> ПЕРЕЧЕНЬ ЗАДАНИЙ:
1 - К какому времени, согласно тексту о Ништадтских переговорах, русский флот и сухопутная армия были готовы к вторжению в Швецию?
2 - Продолжите текст о Ништадтских переговорах, начав сразу после его последнего предложения.

> ИСХОДНЫЙ ТЕКСТ:
□ □ □ □ □

Однако они далеко не сразу пошли на мир с «варварской» соседкой. Ништадтские переговоры оказались сложными для дипломатов Петра. Новый шведский король Фредерик I и Государственный совет поначалу вели себя в лучших традициях Карла XII — со спесью и упрямством. К лету 1721 года русский флот и сухопутная армия были готовы к вторжению в Швецию. Но Пётр I не упускал и возможность морального давления на противника. Он использовал притязания герцога Карла Фридриха, обладавшего сторонниками в Стокгольме21. Ведь старшая сестра Карла XII и её потомство пользовались преимуществом при занятии освободившегося трона перед младшей и её супругом. Королева Ульрика Элеонора просто перехватила венец. Недаром муж, отправляясь на осаду Фредрикстена, приказал ей немедленно короноваться, если с королём что-то случится. Красноречивая оговорка.

□ □ □ □ □

> ПРЕДОСТАВЛЕННЫЕ МАТЕРИАЛЫ:

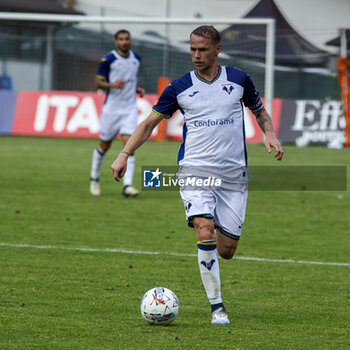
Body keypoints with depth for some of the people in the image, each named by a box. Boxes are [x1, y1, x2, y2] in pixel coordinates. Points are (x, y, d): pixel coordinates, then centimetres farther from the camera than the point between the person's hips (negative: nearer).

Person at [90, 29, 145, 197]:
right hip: (111, 107, -3)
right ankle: (94, 178, 33)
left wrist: (137, 89, 6)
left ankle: (127, 185, -17)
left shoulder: (136, 58, 7)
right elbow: (98, 83, -6)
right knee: (104, 145, 8)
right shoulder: (108, 59, -9)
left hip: (130, 108, 3)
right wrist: (112, 85, -24)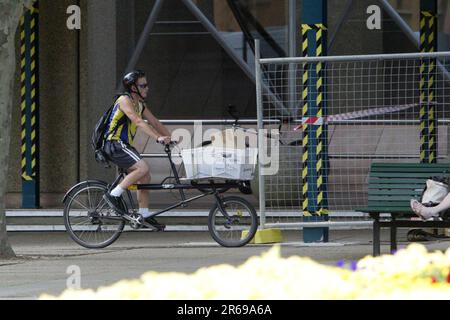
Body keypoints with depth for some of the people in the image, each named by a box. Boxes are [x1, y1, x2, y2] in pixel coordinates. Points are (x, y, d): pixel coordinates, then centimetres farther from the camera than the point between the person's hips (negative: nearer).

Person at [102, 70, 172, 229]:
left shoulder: (141, 105, 14)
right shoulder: (124, 100, -15)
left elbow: (155, 123, 12)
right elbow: (138, 122, -27)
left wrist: (170, 138, -1)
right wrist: (158, 138, -35)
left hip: (125, 146, 9)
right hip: (115, 144, -9)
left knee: (145, 177, 5)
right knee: (143, 168, -24)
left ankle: (144, 215, 12)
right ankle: (113, 195, -17)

□ □ □ □ □

> ОТВЕТЫ ПО НОМЕРАМ:
1 - К лету 1721 года.

2 -
Законность новой шведской монаршей четы вызывала сомнения, приправленные слухами о мрачных обстоятельствах гибели Карла XII. В этих условиях другой претендент был как нельзя кстати. Пётр I начал приближать племянника своего заклятого врага за несколько лет до трагических событий под Фредрикстеном. Ещё в 1713 году в Петербурге прошли переговоры о возможной женитьбе юного герцога Голштинского на одной из дочерей Петра, но настоящий интерес Карл Фридрих вызвал у будущего тестя только к весне 1721 года, когда понадобилось как следует надавить на Швецию на переговорах. В марте они встретились в Риге, а в июле герцог прибыл в Россию. Это вызвало объяснимую тревогу Фредерика I, который понял, что может лишиться короны, если промедлит с заключением мира22.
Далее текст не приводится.